Our drinking water is full of scary stuff, not the least of which is prescription drugs that make their way from human bodies though the sewage system, filtration and arrive back in our taps more or less intact.
Yuck, you say? Yes, yuck.
You see, we’re a nation of prescription drug junkies. It (almost) goes without saying that what goes in comes out, so those who pop pills in the morning and they come out during the day and are flushed right into our water system. Some of us even flush unneeded medications down the toilet.
Three important studies took a deep look at the problem of pharmaceuticals in municipal drinking water.
The first, in 2006, scientists at the Southern Nevada Water Authority decided to check out the theory that folks who drink municipal water are being exposed to pharmaceuticals in amounts that could cause health problems.
They looked at drinking water that services 328 million Americans and tested for 51 compounds in addition to the expected toxic chlorine and fluoride.
Here’s what they found:
- Atenolol, a beta-blocker used to treat cardiovascular disease
- Atrazine, an organic herbicide banned in the European Union, but still used in the US, which has been implicated in the decline of fish stocks and in changes in animal behavior
- Carbamazepine, a mood-stabilising drug used to treat bipolar disorder, amongst other things
- Estrone, an estrogen hormone secreted by the ovaries and blamed for causing gender-bending changes in fish
- Gemfibrozil, an anti-cholesterol drug
- Meprobamate, a tranquilizer widely used in psychiatric treatment
- Naproxen, a painkiller and anti-inflammatory linked to increases in asthma incidence
- Phenytoin, an anticonvulsant that has been used to treat epilepsy
- Sulfamethoxazole, an antibiotic used against the Streptococcus bacteria, which is responsible for tonsillitis and other diseases
- TCEP, a reducing agent used in molecular biology
- Trimethoprim, another antibiotic
A World Health Organization (WHO) study published in 2011 confirmed those findings and those concerns.
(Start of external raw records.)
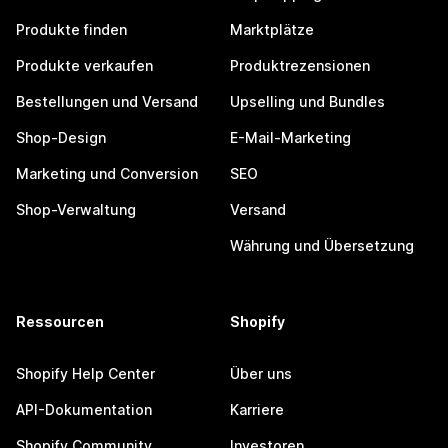
Produkte finden
Marktplätze
Produkte verkaufen
Produktrezensionen
Bestellungen und Versand
Upselling und Bundles
Shop-Design
E-Mail-Marketing
Marketing und Conversion
SEO
Shop-Verwaltung
Versand
Währung und Übersetzung
Ressourcen
Shopify
Shopify Help Center
Über uns
API-Dokumentation
Karriere
Shopify Community
Investoren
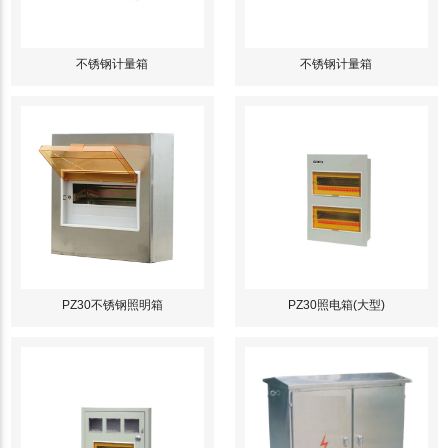
不锈钢计量箱
不锈钢计量箱
PZ30不锈钢照明箱
PZ30照电箱(大型)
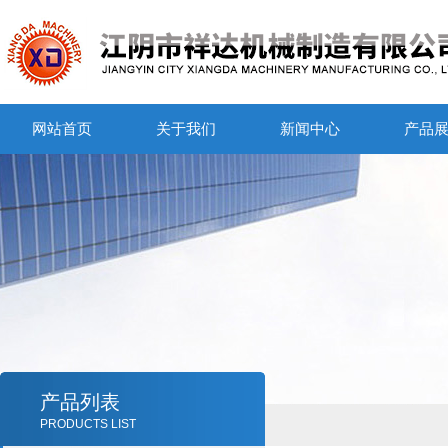
网站首页
关于我们
新闻中心
产品
产品列表
PRODUCTS LIST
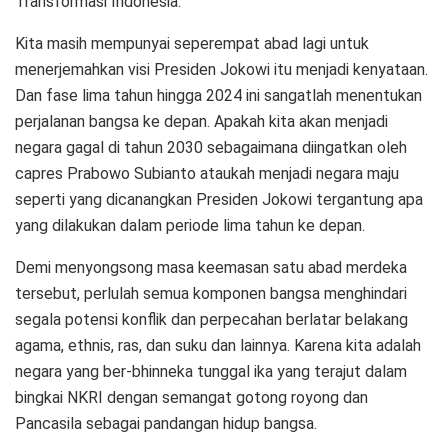
Transformasi Indonesia.
Kita masih mempunyai seperempat abad lagi untuk
menerjemahkan visi Presiden Jokowi itu menjadi kenyataan.
Dan fase lima tahun hingga 2024 ini sangatlah menentukan
perjalanan bangsa ke depan. Apakah kita akan menjadi
negara gagal di tahun 2030 sebagaimana diingatkan oleh
capres Prabowo Subianto ataukah menjadi negara maju
seperti yang dicanangkan Presiden Jokowi tergantung apa
yang dilakukan dalam periode lima tahun ke depan.
Demi menyongsong masa keemasan satu abad merdeka
tersebut, perlulah semua komponen bangsa menghindari
segala potensi konflik dan perpecahan berlatar belakang
agama, ethnis, ras, dan suku dan lainnya. Karena kita adalah
negara yang ber-bhinneka tunggal ika yang terajut dalam
bingkai NKRI dengan semangat gotong royong dan
Pancasila sebagai pandangan hidup bangsa.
Then a 2014 Environmental Protection Agency (EPA) study looked at the drinking water of 50 of the country’s largest waste treatment plants representing about 15% of the treated waste water in the country. They found concentration of 56 active prescription drugs at far higher concentrations than scientists had expected.
The toxic soup included aspirin, acetaminophen, Viagra, statin drugs, codeine and other pain killers.
Worse yet, the analysis showed a high concentration of endocrine disrupting drugs, including birth control pills and other hormonal drugs, including estradriol, the drug that stops ovulation in most birth control pills and tamoxifen, the drug given as part of the long-term treatment for breast cancer.
Blood pressure medications were the highest concentrations in drinking water, the EPA found, followed by antibiotics.
The EPA researchers expressed concerns that antibiotic residues found in drinking water could contribute to antibiotics resistant bacterial strains, something that is already a major health problem.
Environmental experts note that hormone disruptors have profound effects on aquatic and plant life at extremely low levels, and no one knows yet at what level the drugs become toxic to humans or how they interact with other pharmaceuticals in water and in an individual’s prescription regimen.
To add fuel to the fire, a subsequent study found concerning levels of methadone, a narcotic used to lessen the symptoms of drug withdrawal and to treat chronic pain. A chemical reaction takes places when methadone interacts N-nitrosodimethylamine (NDMA), a chemical commonly used in water disinfection and becomes a potent cancer–causing compound.
Ay yi-yi! It might make you want to adopt the Charlie Chaplin water regimen: Never drink water because …. I’ll leave the rest for now.
Now, I’d be remiss if I didn’t say that the concentrations are extremely low and probably don’t pose a risk for most healthy people. EPA scientists that a person who drinks two liters of municipal water a day might accumulate about one dose in an entire year, but they concede that the effects on infants, children, people with compromised immune systems or metabolic disease are unknown.
We also have no idea of the long-term effects of consuming all of this mish-mash at once. Knowing that drugs interact with each other all the time, it’s not out of the scope of possibility that we are creating some really serious problems here.
What to do:
Sadly, if you are stuck drinking municipal water, you don’t have a lot of choices. Even the most sophisticated filtration equipment is unlikely to be able to filter out all the pharmaceuticals.
A reverse osmosis water filter might help, but I can’t find any solid evidence to confirm that.
Bottled spring water is another option. Be sure the label says “spring water.” Many bottled water products are nothing more than tap water.
That’s another of many reasons why we live in the country and get our water from a deep well. If you can’t move to the country, maybe you should consider making a move to the countryside a long-term life plan. In the meantime, maybe you have a friend who will let you fill water jugs from her well.